Achille Mbembe : L’Afrique réelle – pas celle des chefs d’État et des élites incrustées au pouvoir – n’attend rien de la France. Elle a raison. Nous ne devons attendre de personne ce que nous pouvons nous offrir à nous-mêmes. Sur le plan culturel, le refus de la colonialité est dans une phase ascendante. Mais cela ne suffit pas. Les rapports entre la France et ses ex-colonies changeront le jour où le corps politique africain aura atteint un degré de puissance tel qu’il sera à même de poser des limites à ce que la France peut se permettre et à ce qu’elle ne peut plus se permettre en Afrique. En attendant, la tâche de la pensée critique et de l’imagination intellectuelle est d’accompagner ce mouvement. Nous le ferons en étant sensibles aux signes qui nous interpellent. L’un de ces signes, c’est la prise de conscience parmi les nouvelles générations de l’impératif à tenir la France en respect, à lui faire drastiquement réviser à la baisse ses désirs d’abuser l’Afrique.
La pensée critique, justement nous ramène aux ateliers de la Pensée de Dakar : sur les thèmes abordés pendant ces journées (et ces nuits) de la seconde édition début novembre, lesquels vous paraissent les plus importants pour l’avenir du continent ?

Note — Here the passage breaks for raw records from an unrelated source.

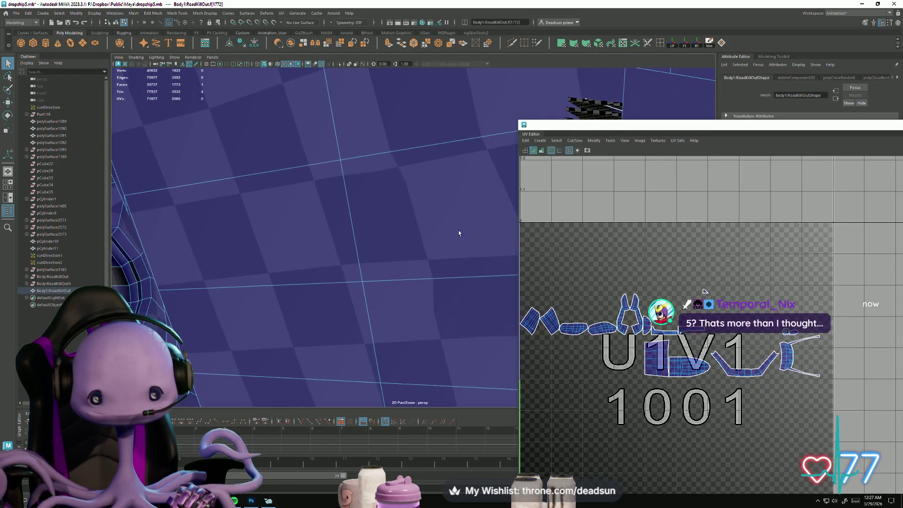
pyautogui.moveTo(460, 232)
pyautogui.keyDown('alt'); pyautogui.mouseDown()
pyautogui.moveTo(333, 282)
pyautogui.moveTo(328, 294)
pyautogui.moveTo(365, 340)
pyautogui.mouseUp(); pyautogui.keyUp('alt')
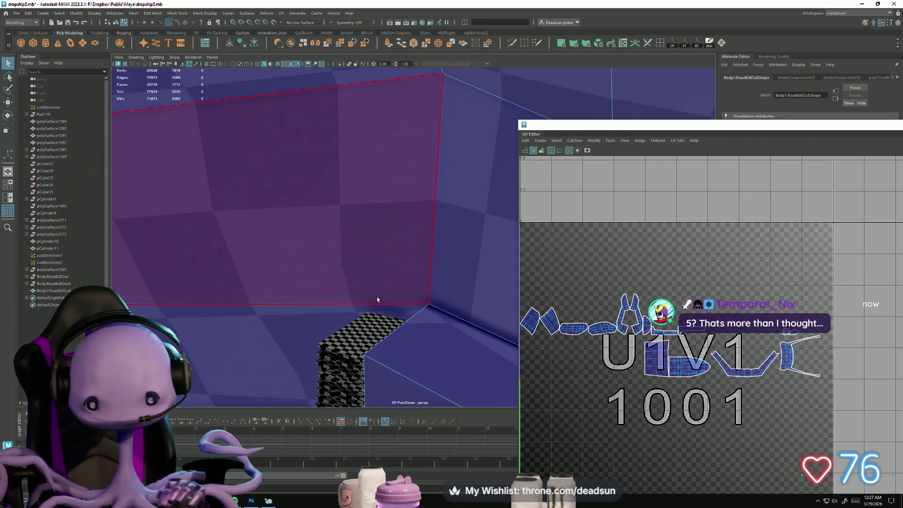
pyautogui.moveTo(377, 300)
pyautogui.keyDown('alt'); pyautogui.mouseDown()
pyautogui.moveTo(310, 298)
pyautogui.moveTo(415, 336)
pyautogui.moveTo(277, 286)
pyautogui.moveTo(322, 314)
pyautogui.moveTo(348, 301)
pyautogui.moveTo(339, 292)
pyautogui.moveTo(387, 298)
pyautogui.mouseUp(); pyautogui.keyUp('alt')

Je crois que le thème de l’avènement d’un nouveau régime climatique nous suivra pendant les années qui viennent et qu’autour de cette crise climatique, écologique, quelque chose de fondamental se joue, qui a trait aux rapports entre l’espèce humaine et les autres espèces, qui se joue sur la vulnérabilité et la durabilité de notre monde, quelque chose qui se joue autour de l’idée selon laquelle ce monde, il nous faudra le partager comme condition même de sa durabilité. Et partager le monde, c’est évidemment l’ouvrir à tous ses ayants droit, cela pose toutes ces questions de mobilité, de circulation… Un des dangers auxquels le continent fait face dans les années qui viennent est la perte de sa souvaireneté en ce qui a trait aux décisions concernant la circulation des personnes, la gestion de ses frontières. Par exemple, la France est en train d’installer au Tchad, au Niger et dans quelques autres pays sahariens ou sahéliens ce qu’on appelle des centres de tri, s’agissant de la régulation des migrations en direction de l’Europe. Le triage, c’est quoi ? Une procédure de sélection des gens, et dans ce cas ceux qui sont utiles, et ceux qui ne le sont pas… En conséquence de l’externalisation des frontières européennes, nous risquons de nous voir dépossédés des paramètres de la souveraineté dont on sait qu’une de ces manifestations est de décider qui peut venir, ou pas, être mobile ou pas, circuler, ou pas. Les Africains risquent d’être pénalisés doublement, avec la criminalisation de la migration, qui les confine à rester à l’intérieur du continent et dans la mesure, où à l’intérieur du continent, ils ne peuvent pas circuler non plus à cause de frontières nationales rendues intangibles depuis 1964.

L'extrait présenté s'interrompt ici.